Rien. Elle ne ressentait aucune excitation à la perspective de prendre une année supplémentaire alors elle haussa simplement les épaules.

- Écoutez, je comprends parfaitement que votre vie dans sa globalité a toujours été compliquée. Je...
- Vous comprenez ? Parce que je ne vous cache pas que moi, je ne la comprends pas cette vie. J'ai grandi entre espoir et résilience, entre l'envie d'abandonner et celle d'y croire encore. Ma vie est une vaste blague, elle ne me procure aucune satisfaction, il n'y a rien d'autres à dire. Je vis avec une épée de Damoclès au-dessus de ma tête, depuis ma naissance. La mort et moi, cohabitons ensemble depuis mon arrivée sur terre. Je l'ai tellement côtoyé que je ne suis plus certaine d'en être effrayée. C'est comme si, j'étais torturée physiquement et psychologiquement depuis tellement d'années que maintenant, je n'attends qu'une chose. Qu'elle arrête de me narguer et qu'elle vienne me chercher.

La jeune femme laissa échapper un soupir, elle était si épuisée. Épuisée par cette vie, par sa mesquinerie, fatiguée d'être à sa merci en permanence. Cette existence ne lui appartenait pas. Elle vint planter ses yeux humides dans ceux de la professionnelle devant elle.

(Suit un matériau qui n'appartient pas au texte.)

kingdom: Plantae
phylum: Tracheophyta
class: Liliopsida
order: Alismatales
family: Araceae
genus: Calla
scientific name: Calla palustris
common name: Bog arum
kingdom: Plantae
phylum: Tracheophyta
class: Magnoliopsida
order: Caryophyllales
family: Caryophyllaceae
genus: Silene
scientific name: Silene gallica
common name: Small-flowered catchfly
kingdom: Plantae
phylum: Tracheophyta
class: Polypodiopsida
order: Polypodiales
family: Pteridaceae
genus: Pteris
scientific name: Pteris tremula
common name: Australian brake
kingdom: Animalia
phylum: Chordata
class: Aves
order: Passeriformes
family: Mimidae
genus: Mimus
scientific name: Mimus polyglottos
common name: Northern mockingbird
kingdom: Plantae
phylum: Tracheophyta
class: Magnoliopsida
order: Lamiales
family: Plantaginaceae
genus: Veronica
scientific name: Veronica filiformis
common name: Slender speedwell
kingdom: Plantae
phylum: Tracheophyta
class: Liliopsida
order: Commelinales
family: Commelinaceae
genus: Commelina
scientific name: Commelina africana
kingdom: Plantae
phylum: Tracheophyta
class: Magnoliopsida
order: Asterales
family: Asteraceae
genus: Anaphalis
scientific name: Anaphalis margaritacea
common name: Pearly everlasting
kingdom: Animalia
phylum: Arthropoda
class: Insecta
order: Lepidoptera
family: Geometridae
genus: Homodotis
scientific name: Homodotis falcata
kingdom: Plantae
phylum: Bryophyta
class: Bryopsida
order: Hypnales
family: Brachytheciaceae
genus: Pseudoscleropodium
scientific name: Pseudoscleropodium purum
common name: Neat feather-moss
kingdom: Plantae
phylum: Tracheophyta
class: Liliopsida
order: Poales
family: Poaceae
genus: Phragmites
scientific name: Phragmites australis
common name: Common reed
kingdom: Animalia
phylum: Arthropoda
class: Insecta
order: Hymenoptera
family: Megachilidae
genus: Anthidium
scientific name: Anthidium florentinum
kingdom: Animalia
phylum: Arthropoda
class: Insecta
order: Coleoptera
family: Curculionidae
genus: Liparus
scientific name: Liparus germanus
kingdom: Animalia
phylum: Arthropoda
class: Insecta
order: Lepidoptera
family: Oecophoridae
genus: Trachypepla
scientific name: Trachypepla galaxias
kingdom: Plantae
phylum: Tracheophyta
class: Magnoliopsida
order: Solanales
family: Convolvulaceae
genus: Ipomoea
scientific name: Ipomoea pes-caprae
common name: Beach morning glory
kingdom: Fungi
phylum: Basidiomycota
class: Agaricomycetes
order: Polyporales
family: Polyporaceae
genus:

- Quel projet sérieux je peux bâtir en sachant que je n'arriverais pas au bout ? Est-ce que j'ai envie de construire ma vie avec une personne qui m'aimera pour un jour l'abandonner dans la douleur ? Est-ce que je peux envisager de me marier ? D'avoir des enfants ? Je ne suis même pas certaine de vouloir de ces choses, mais même ce luxe de me poser la question « Est-ce que je veux des enfants ? » m'a été retiré à ma naissance. Alors vous qui me comprenez, dites-moi, pourquoi je devrais me réjouir d'avoir 25 ans dans quatre jours alors que peut-être que je mourrais le lendemain ?

La psychiatre observait calmement la jeune femme.

- Il y a beaucoup de colère et de rancœur en vous, constata-elle.